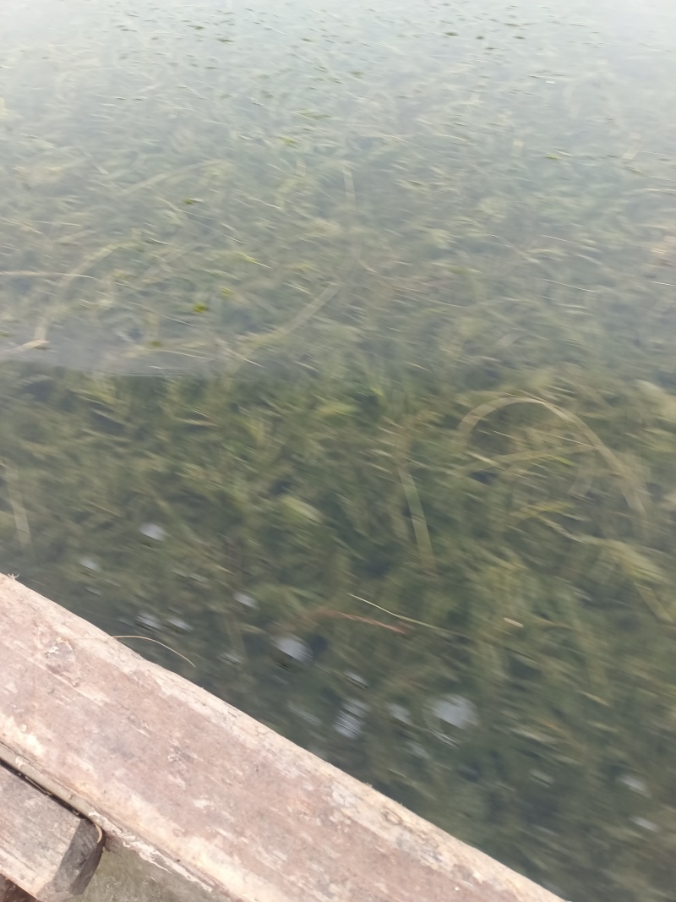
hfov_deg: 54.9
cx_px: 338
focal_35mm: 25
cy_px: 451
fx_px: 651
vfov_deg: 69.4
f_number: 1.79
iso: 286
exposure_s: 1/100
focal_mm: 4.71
· · ·
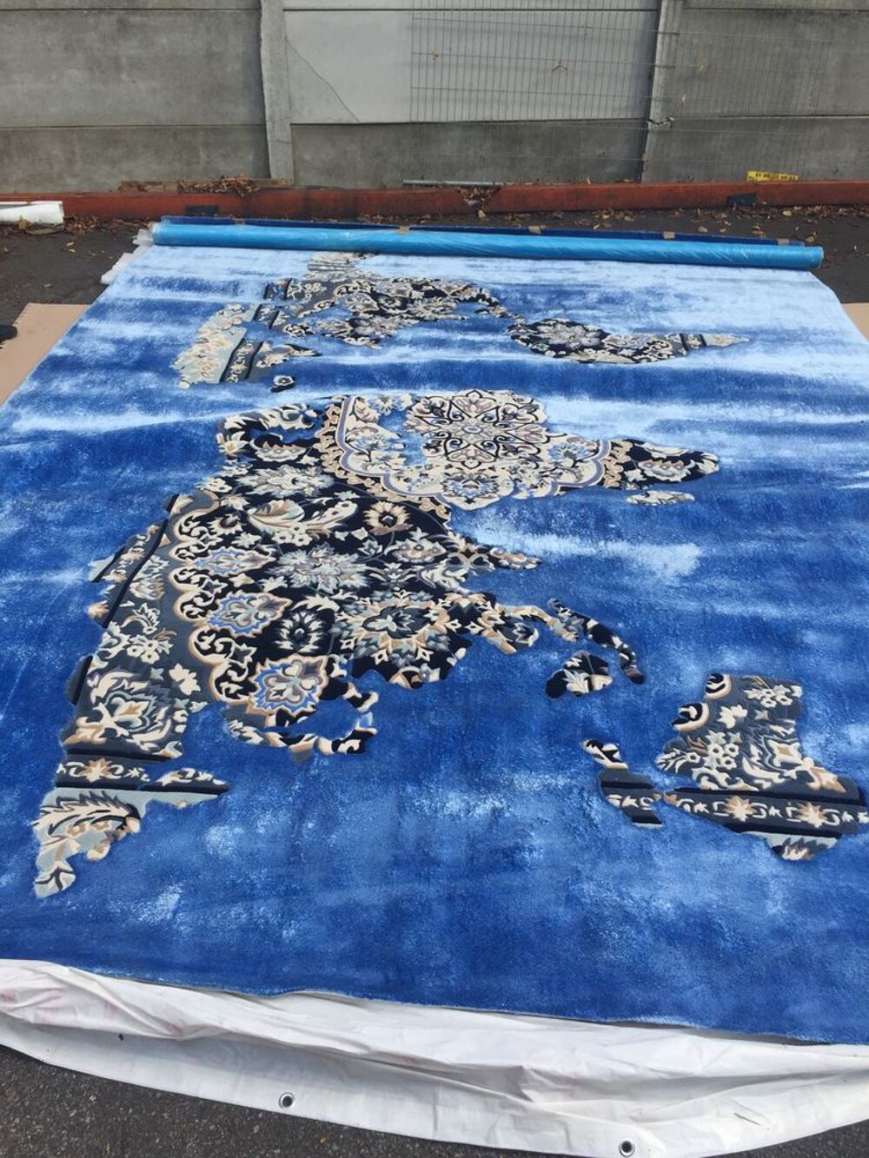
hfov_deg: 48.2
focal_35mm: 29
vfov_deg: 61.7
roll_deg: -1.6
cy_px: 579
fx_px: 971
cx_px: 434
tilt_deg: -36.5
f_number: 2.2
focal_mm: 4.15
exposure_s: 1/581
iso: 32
· · ·
> **TASK REQUIREMENTS**
Copy the lines above exactly. Start with the line containing "hfov_deg: 54.9", end with the line containing "focal_mm: 4.71", and include both.

> **RESPONSE TO THE TASK**
hfov_deg: 54.9
cx_px: 338
focal_35mm: 25
cy_px: 451
fx_px: 651
vfov_deg: 69.4
f_number: 1.79
iso: 286
exposure_s: 1/100
focal_mm: 4.71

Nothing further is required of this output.